* _課題_
東芝のメモリ事業売却に関する文書をもとに、次の問いに答えてください。
1. 東芝のメモリ事業の主要拠点として挙げられている工場はどこですか。
2. WD社が吸収合併した会社はどこですか。
3. 東芝はメモリ事業売却を遅くともいつまでに完了させなければ破綻必至とされていますか。

* _元の文書_
5/15/2017

[biz] WDの売却差止請求への東芝の言い分がデタラメ過ぎて

もう駄目なんでしょうか。そう思わざるを得ないのです。

2016年度3Qに続き、期末の決算も監査なしの大本営発表をして破滅へと突き進む東芝、その相変わらずというか、いちいち突っ込むのも面倒になる惨状っぷりにはもはや何をかいわんやですが、その説明会見でまた無理のあるトンデモな主張をしたようで。何かというと、メモリ事業の協業先であるところの米WesternDigital社による東芝メモリ売却に対するクレームへの対応の件です。

本件は、WD社(に吸収合併された旧SanDisk社)が、東芝のメモリ事業の主要拠点である四日市工場の共同運営につき締結した契約中、事業譲渡に際しては同社の同意が必要な旨を定めた条項に基づき、同事業の売却等に同意しないとして、事業の分割及びその譲渡につき共に差し止めを求めているものです。

これに対し、周知の通り遅くとも1年以内にはメモリ事業売却を完了させなければ破綻必至の東芝は、同契約は旧SanDisk社とのもので、WD社は行使出来ないだとか、行使出来るとしても、会社全部が吸収される場合は同意が不要な事から、子会社全部の譲渡には同条項が適用されない、等として拒絶の旨主張しているそうですが。。。そんな馬鹿な、と唖然とさせられたわけです。

法的に見れば東芝の主張に無理があるのは殆ど自明のように思うのですが、一応具体的に解釈してみましょうか。まずWD側の主張の是非について。WD社は旧SanDisk社を吸収合併したのだから、その権利義務共に全てを包括的に承継している事になります。よって、旧SanDisk社との合弁契約が有効である以上、WD社は当該契約に基いて権利を行使する事ができ、東芝はそれに拘束されるところとなります。すなわち、WD社は同条項に基づき譲渡への不同意を有効に主張できる、という事になるわけです。旧SanDisk社のものだからWD社は不可、とする東芝の主張には根拠がありません。というか意味不明です。

次に、分割後の子会社全部の買収の場合は適用対象外とする主張の是非について。今回東芝はメモリ事業を分社化し、その株式(の大部分ないし全部)を譲渡しようとしています。これは、実質的に事業の分割譲渡もしくは吸収分割と同等と言えるだろうものです。そして、それらはいずれも、法的には吸収合併のような会社全部の権利義務の包括的な承継とは解されず、一部の事業の譲渡(売買)にあたるものとされています。すなわち、原則として同条項で同意が必要とされる事業の譲渡につき、その実行にはWD社の同意を要するもの、と言えるでしょう。従って、包括的な譲渡だから同条項で同意が必要とされる譲渡には該当しない、とする東芝の主張はこれも失当となります。

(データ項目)
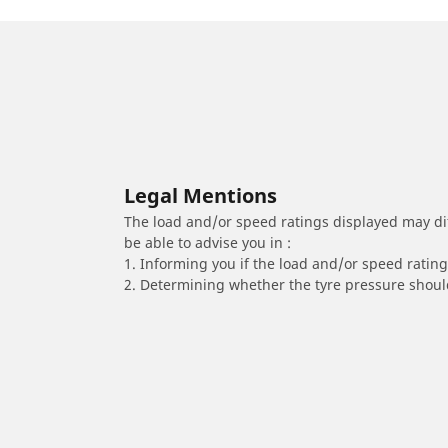
Legal Mentions
The load and/or speed ratings displayed may diffe
be able to advise you in :
1. Informing you if the load and/or speed rating 
2. Determining whether the tyre pressure should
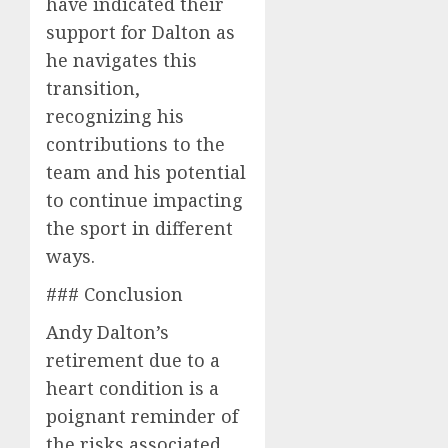
have indicated their
support for Dalton as
he navigates this
transition,
recognizing his
contributions to the
team and his potential
to continue impacting
the sport in different
ways.
### Conclusion
Andy Dalton’s
retirement due to a
heart condition is a
poignant reminder of
the risks associated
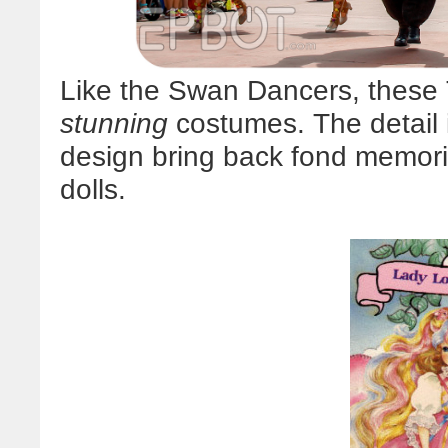
Like the Swan Dancers, these 
stunning
costumes. The detail i
design bring back fond memor
dolls.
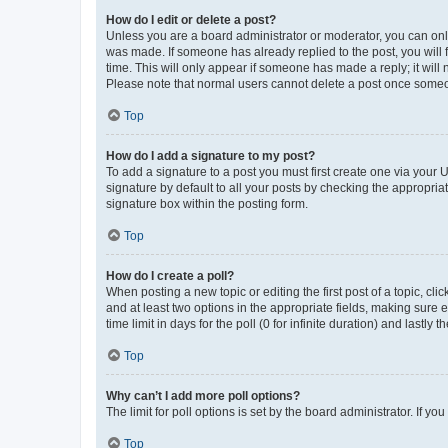
How do I edit or delete a post?
Unless you are a board administrator or moderator, you can only e
was made. If someone has already replied to the post, you will f
time. This will only appear if someone has made a reply; it will 
Please note that normal users cannot delete a post once someo
Top
How do I add a signature to my post?
To add a signature to a post you must first create one via your
signature by default to all your posts by checking the appropria
signature box within the posting form.
Top
How do I create a poll?
When posting a new topic or editing the first post of a topic, cli
and at least two options in the appropriate fields, making sure 
time limit in days for the poll (0 for infinite duration) and lastly
Top
Why can’t I add more poll options?
The limit for poll options is set by the board administrator. If 
Top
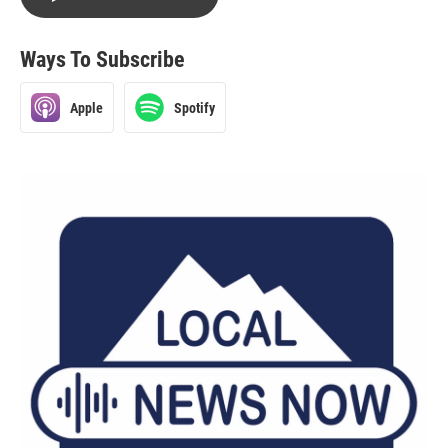
Ways To Subscribe
Apple
Spotify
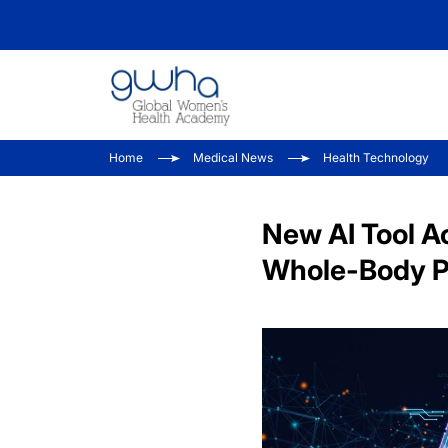
Home
Medical News
Health Technology
New AI Tool A
Whole-Body 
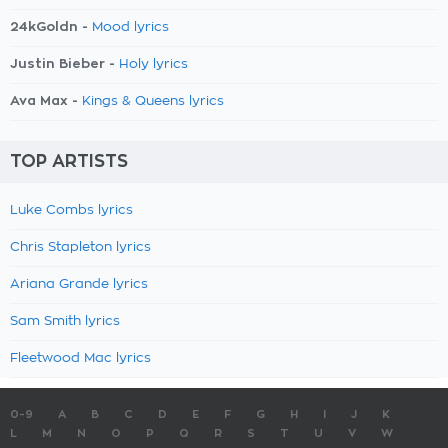
24kGoldn -
Mood lyrics
Justin Bieber -
Holy lyrics
Ava Max -
Kings & Queens lyrics
TOP ARTISTS
Luke Combs lyrics
Chris Stapleton lyrics
Ariana Grande lyrics
Sam Smith lyrics
Fleetwood Mac lyrics
0-9
A
B
C
D
E
F
G
H
I
J
K
L
M
N
O
P
Q
R
S
T
U
V
W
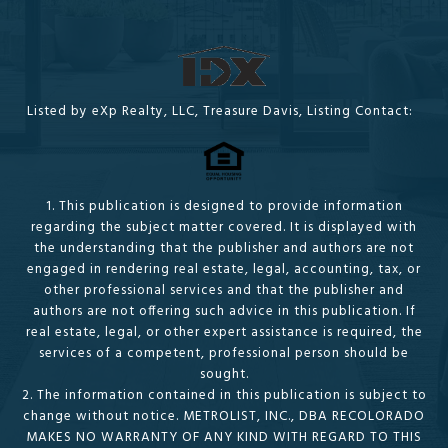
Listed by eXp Realty, LLC, Treasure Davis, Listing Contact:
1. This publication is designed to provide information
regarding the subject matter covered. It is displayed with
the understanding that the publisher and authors are not
engaged in rendering real estate, legal, accounting, tax, or
other professional services and that the publisher and
authors are not offering such advice in this publication. If
real estate, legal, or other expert assistance is required, the
services of a competent, professional person should be
sought.
2. The information contained in this publication is subject to
change without notice. METROLIST, INC., DBA RECOLORADO
MAKES NO WARRANTY OF ANY KIND WITH REGARD TO THIS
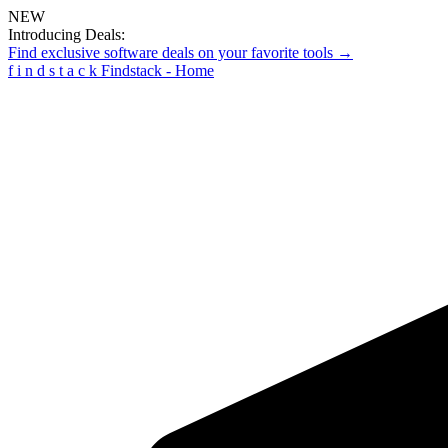
NEW
Introducing Deals:
Find exclusive software deals on your favorite tools →
f
i
n
d
s
t
a
c
k
Findstack - Home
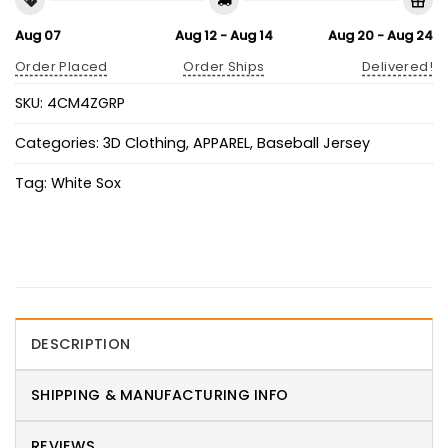
Aug 07
Aug 12 - Aug 14
Aug 20 - Aug 24
Order Placed
Order Ships
Delivered!
SKU:
4CM4ZGRP
Categories:
3D Clothing
,
APPAREL
,
Baseball Jersey
Tag:
White Sox
DESCRIPTION
SHIPPING & MANUFACTURING INFO
REVIEWS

* _出力_
1. 四日市工場
2. 旧SanDisk社
3. 1年以内